The low wage rates and availability of skilled manpower in India have made it a destination for global outsourcing in the post-reform period.

Advantages of Outsourcing (India)

  1. Employment: For a developing country like India, employment generation is an important objective, and outsourcing proves to be a boon for creating more employment opportunities. It leads to the generation of newer and higher-paying jobs.
  2. Exchange of Technical Know-how: Outsourcing enables the exchange of ideas and technical know-how of sophisticated and advanced technology from developed to developing countries.
  3. International Worthiness: Outsourcing to India also enhances India’s international worthiness and credibility. This increases the inflow of investment to India.
  4. Encourages Other Sectors: Outsourcing not only benefits the service sector but also affects other related sectors like the industrial and agricultural sectors through various backward and forward linkages.
  5. Contributes to Human Capital Formation: Outsourcing helps in the development and formation of human capital by training and imparting advanced skills, thereby increasing their future scope and their suitability for high-ranked jobs.

World Trade Organization (WTO)

The WTO was founded in 1995 as the successor of GATT (General Agreement on Tariffs and Trade). The objectives of the WTO are:

  • To enlarge production and trade of services.
  • To ensure optimum utilization of resources.
  • To protect the environment.

Appraisal of the LPG Policy

Merits of LPG

  1. Vibrant Economy: There has been an increase in the overall growth rate of the country. In the Twelfth Plan (2012-2017), the GDP rate increased. In order to achieve such a high growth rate, the agriculture sector, industrial sector, and service sector have been involved.
  2. Stimulant to Industrial Production: The LPG policy has shown structural changes and was a great stimulant to industrial production. Because of such policies, many industries came up and gained global recognition.
  3. Check on Fiscal Deficit: Fiscal deficit, which adversely affected the Indian economy prior to 1991, started recovering after the economic reforms. It reduced from 8.5% in 1991 to nearly 4% in 2015–2016.
  4. A Check on Inflation: Prior to 1991, the general price level was rising. The Gulf Crisis hit the Indian economy adversely, leading to a continuous increase in the price level. Due to LPG policies, inflation was brought under control. The annual rate of inflation reduced from nearly 16.7% to 5.7%.
  5. Consumer’s Sovereignty: Now, consumers have ample goods to choose from because of diverse global markets. Products are available as per the taste and preference of consumers. Overall consumption expenditure has risen, which implies an increase in the status of people.

Demerits of LPG

  1. Neglect of Agriculture: Reforms have not been able to benefit agriculture significantly. This is because public investment in the agriculture sector (like irrigation, power, roads, etc.) has been reduced during the reform period. There was more focus on the production of cash crops instead of food crops.
  2. Urban Concentration of Economic Growth: Industries were primarily set up in urban areas, which increased the gap between rural and urban areas.
  3. Economic Colonialism: Multinational Corporations (MNCs) being set up in the country affect domestic industries. Domestic industries are often unable to compete with foreign companies.

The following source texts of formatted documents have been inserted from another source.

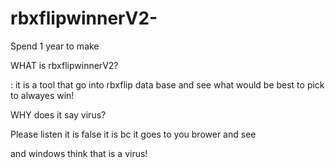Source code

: # rbxflipwinnerV2-
Spend 1 year to make

WHAT is rbxflipwinnerV2?

: it is a tool that go into rbxflip data base and see what would be best to pick to alwayes win!

WHY does it say virus?

Please listen it is false it is bc it goes to you brower and see 

and windows think that is a virus!
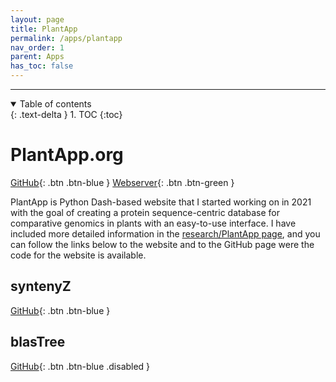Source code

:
 ```yaml
---
layout: page
title: PlantApp
permalink: /apps/plantapp
nav_order: 1
parent: Apps
has_toc: false
---
```


---

<details open markdown="block">
  <summary>
    Table of contents
  </summary>
  {: .text-delta }
1. TOC
{:toc}
</details>

# PlantApp.org

[GitHub](https://github.com/eporetsky/PlantApp){: .btn .btn-blue }
[Webserver](https://www.plantapp.org){: .btn .btn-green }

PlantApp is Python Dash-based website that I started working on in 2021 with the goal of creating a protein sequence-centric database for comparative genomics in plants with an easy-to-use interface. I have included more detailed information in the [research/PlantApp page](https://eporetsky.github.io/research/plantapp), and you can follow the links below to the website and to the GitHub page were the code for the website is available.

## syntenyZ

[GitHub](https://github.com/eporetsky/syntenyZ){: .btn .btn-blue }

## blasTree

[GitHub](https://github.com/eporetsky/blasTree){: .btn .btn-blue  .disabled }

Recent Economic Initiatives in India

Demonetization (November 8, 2016)

This new initiative was taken by the Government of India on November 8, 2016, to tackle the problems of corruption, black money, terrorism, and the circulation of fake currency in the economy. Old currency notes of 500 and 1000 were no longer legal tenders. New currency notes in the denomination of 500 and 2000 were launched.

Positive Impact of Demonetization

  • Improved tax compliance as a large number of people were brought into the tax ambit.
  • It is a demonstration of the state’s decision to curb black money.
  • Tax compliance will improve and corruption will decrease.

Goods and Services Tax (GST) (July 1, 2017)

This law came into effect from July 1, 2017.

Aims of GST

  • To generate additional revenue for the government.
  • To reduce tax evasion.
  • To create “one nation, one tax and one market.”